Support : Livre
Auteur (s) : Mezzo (Dessin) – J. M. Dupont (Scénario)
Type d’ouvrage : B.D
Nombre de pages : 62
Editeur : Glenat
L’avis du chroniqueur (*) : Indispensable
Il est bien connu que la perfection n’est pas de ce monde. Pourtant, à la vue de cette magnifique BD, on peut être certain que nous n’en sommes pas très loin. Sous quelque angle qu’on le prenne – artistique, historique, narratif – l’ouvrage est époustouflant.
Certains esprits chagrins diront que le parti pris par l’auteur de présenter le narrateur comme étant Lucifer, fait tomber son récit dans l’un des clichés les plus bateau qui soit concernant le Blues. Pourtant, personnellement, je trouve que cela colle parfaitement à l’histoire de ce musicien mythique qu’est Robert Johnson telle qu’elle est racontée ici. Non pas que je puisse croire une seconde au pacte faustien, le narrateur (Lucifer) n’y croit d’ailleurs pas une seconde lui-même. En revanche, la vie et la musique de Johnson sont un tel mystère entouré de drames que l’on peut aisément se prêter au jeu.
Les planches de dessins sont d’une beauté crépusculaire, et chacun d’entre eux est une œuvre d’art à part entière. Les détails ont sans aucun doute fait l’objet de recherches approfondies, reflétant parfaitement l’environnement de l’époque. Il s’en faut de peu pour que les notes de musique, les râles d’orgasmes ou les cris de violence ne s’échappent de la bande dessinée.
D’un point de vue historique, Mezzo & Jean Michel Dupont nous apprennent certains détails jusqu’ici peu connus sur Robert Johnson. Comme cette cataracte contractée très jeune et qui lui donne le regard fascinant que nous lui connaissons, l’identité de la jeune femme dont Robert pleure le départ dans « love in vain » (Willie Mae, la cousine d’Honeyboy Edwards), ou encore, plus troublant, le fait qu’il aurait survécu au poison, finalement emporté par une pneumonie et la syphilis.
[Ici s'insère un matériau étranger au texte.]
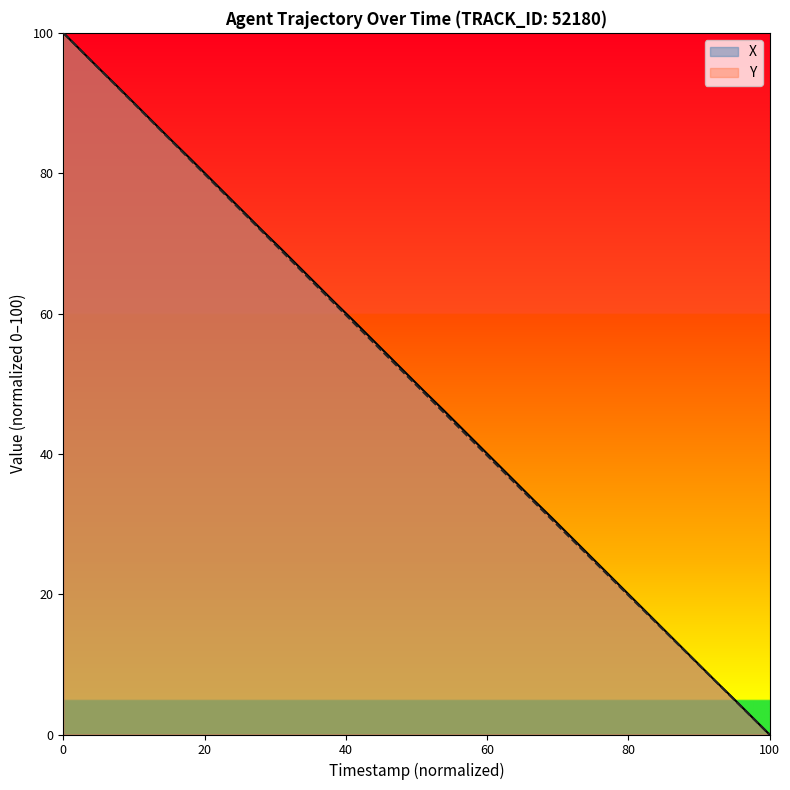

What is the highest value of the X series?

100.0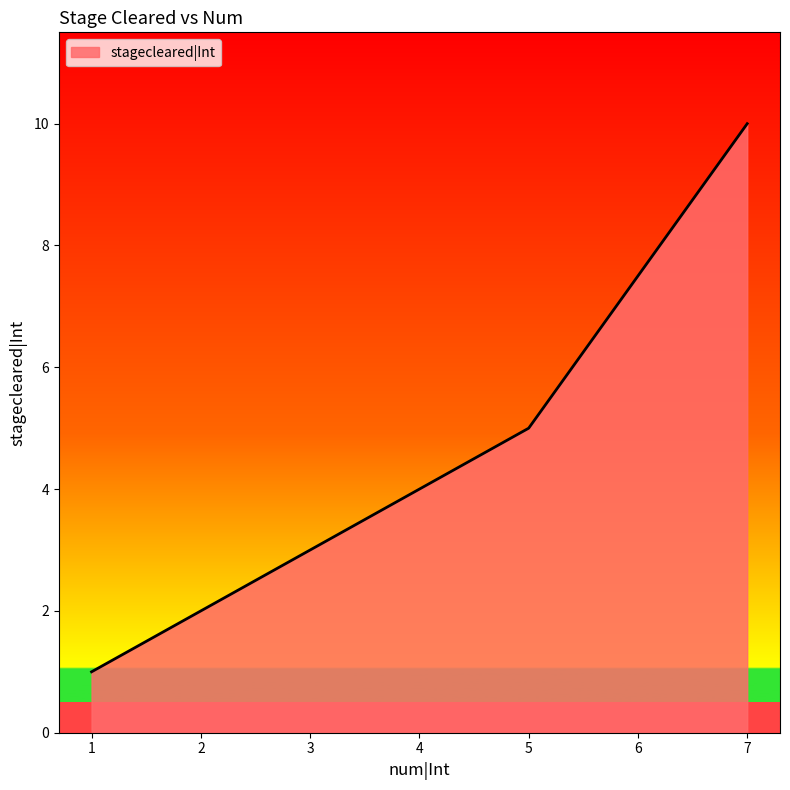

The value at 7 is 10. True or false?

True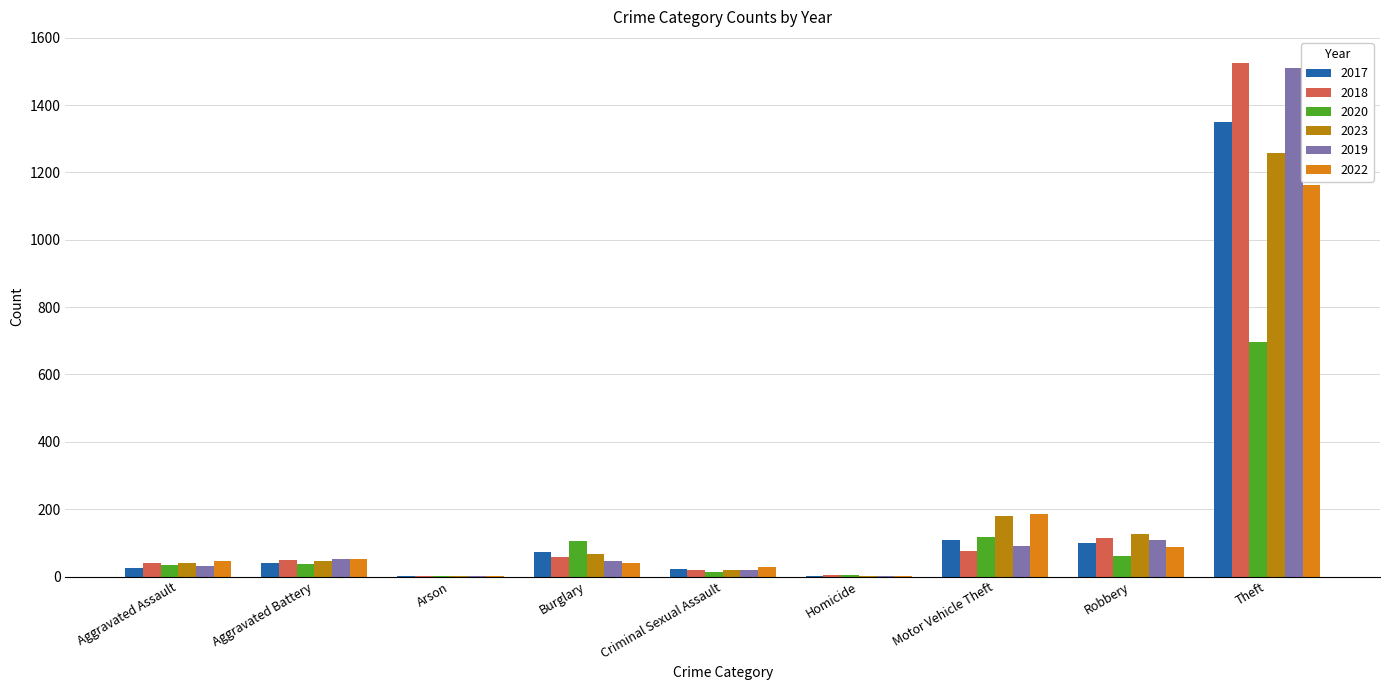

What is the total value across all series at Robbery?

596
Le livre pose aussi une question intéressante (et sans réponse à ce jour): pourquoi Robert Johnson est-il retourné vivoter dans le Sud alors que de fructueuses opportunités professionnelles s’offraient à lui dans les grandes métropoles du Nord ?
Enfin, l’auteur n’oublie pas que Robert Johnson sera avec Muddy Waters la principale source d’inspiration de quelques jeunes sauvageons, sujets de sa très gracieuse majesté, au début des sixties. Éric Clapton, les Rolling Stones et quelques autres s’approprieront « la musique du Diable » créée par Johnson et Waters pour la réimplanter sur sa terre natale.
Robert Johnson, ou sa légende, ont déjà fait couler beaucoup d’encre, mais très peu de ce calibre. Les auteurs réussissant l’exploit de faire de leur ouvrage un livre tout public. Les amateurs de blues et de Robert Johnson verront là un ouvrage de référence. Les autres y trouveront un aperçu fidèle de ce qu’était la vie d’un musicien noir dans le Sud des États-Unis il y a un siècle.